Because that's exactly what football does.

For a game that has remarkably low scorelines and causes chaos on most weekends, the emotional aspects of it all are very predictable. The romantic aspect is always there and while you can always be romantic about baseball, there's nothing but romance in football. It's the game that makes you feel like there's something far bigger than just yourself in the world and at the same time makes you feel like the furthest thing from alone.

Sergio Aguero retires as a football legend © Twitter

It's why when someone does the things that Aguero does, at the absurd consistency and all the while doing it under several managers in a league that is not friendly to South Americans, you can’t help but adore and even respect. And thus no matter how flawed he or she is, boundaries dissipate, the barbed wire just disappears and you've got nothing but love in your heart. Love and just a sense of awe for the player especially when he can do things like Aguero did.
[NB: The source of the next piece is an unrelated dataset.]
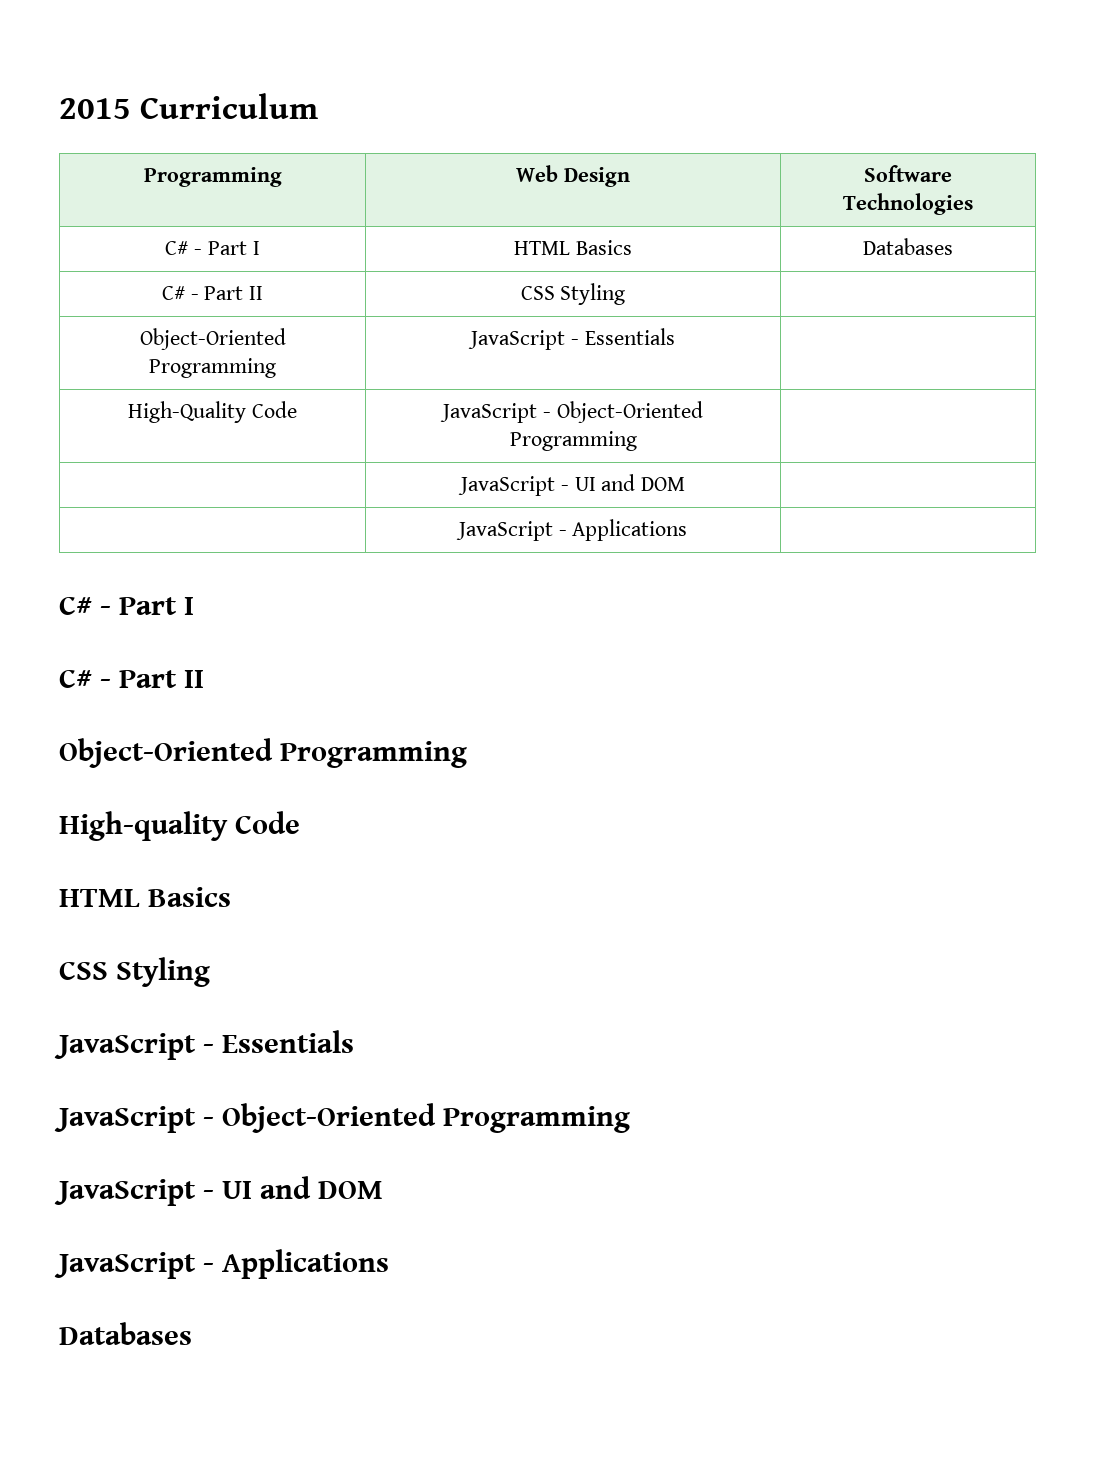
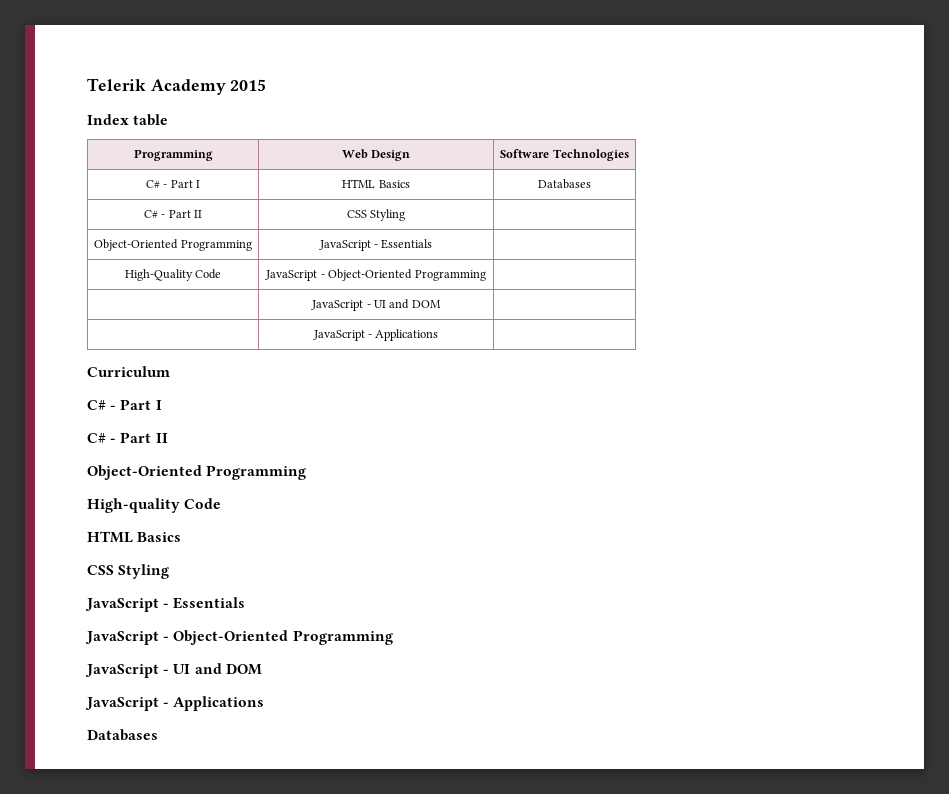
(59, 108) none -> [87,78,226,95] Telerik Academy
[140,93,319,119] Curriculum -> [87,114,169,126] // Index table
(688, 530) none -> [87,366,170,377] // Curriculum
Sure, he scored goals and a wide variety of them from absolute bangers to elegant brush strokes from cheeky chips to last-minute-mind-bending season-defining winners but he did it with a sense of style and endearing nonchalance. There was a panache and a sense of swagger to everything he did, kinda like if Jay Jay Okocha and Ronaldo had a baby who could be perennially injured and still turn up to haunt you despite spending six weeks on a physio’s table.

As if injuries and blips meant nothing with goals flying in from every possible angle and yet the modern game has this hatred for men and women who do nothing but score goals. In a game that is quite literally won or lost on a goal, how one can hate the player putting it in the back of the net is incredible. It’s why players like Filippo Inzaghi, Andriy Shevchenko, Ruud van Nistlerooy, Robert Lewandowski and even Sergio Aguero may eventually go down as underrated.

Not to the ones who watched them play and actually saw the art, effort and ability it takes to be in the right place at the right time but to everyone else. And you can't really blame them because Lionel Messi, Neymar and the other one showcased the way a player could be. No longer was doing one thing enough, the men and women working off their backsides to perfect that one thing, now had to do three things just as well. 

Thus evolved the modern footballer as the game slowly but steadily changed but Aguero was never that. He did end up proving to Pep Guardiola that he could be the pressing forward he wanted even if it did come with a never perfect relationship with the Spaniard. But beyond that, Aguero never shifted from his true ethos, who he was deep down, which was just a man who loved scoring goals.

Even after the injuries destroyed the hamstrings and calves and ankles he never changed that. What he did was find the net with consistency that's so absurd, no one in the world, aka England, can match up to it. Robert Lewandowski and good ol Ronaldo might surpass that but Aguero is right up there and he did it with style that hasn't been seen since a certain Brazilian with a rather elite hairstyle.

Of course, that man took it to another level but at his best, Aguero had you scared out of your mind, falling in love with him and breaking your heart in one move. Just ask QPR or Chelsea or Manchester United or the gazillion other sides he played against over the years. Hell, even Real Madrid, after he scored against them in an El Classico, had nothing but respect and adulation for the Argentine.

It's why the world loved the fact that he signed for Barcelona. A club he never played for, until this year, but one that felt like he had always been there. Maybe that's the Pep effect or maybe I'm delusional but either way, it matters not. Because in the end, Sergio’s crocodile tears got to all of us. You, me, Real Madrid, Borussia Dortmund, Manchester United, Chelsea, nearly every player and fans across this lovely planet.

And if that isn’t how you measure a footballer’s career, then what truly is?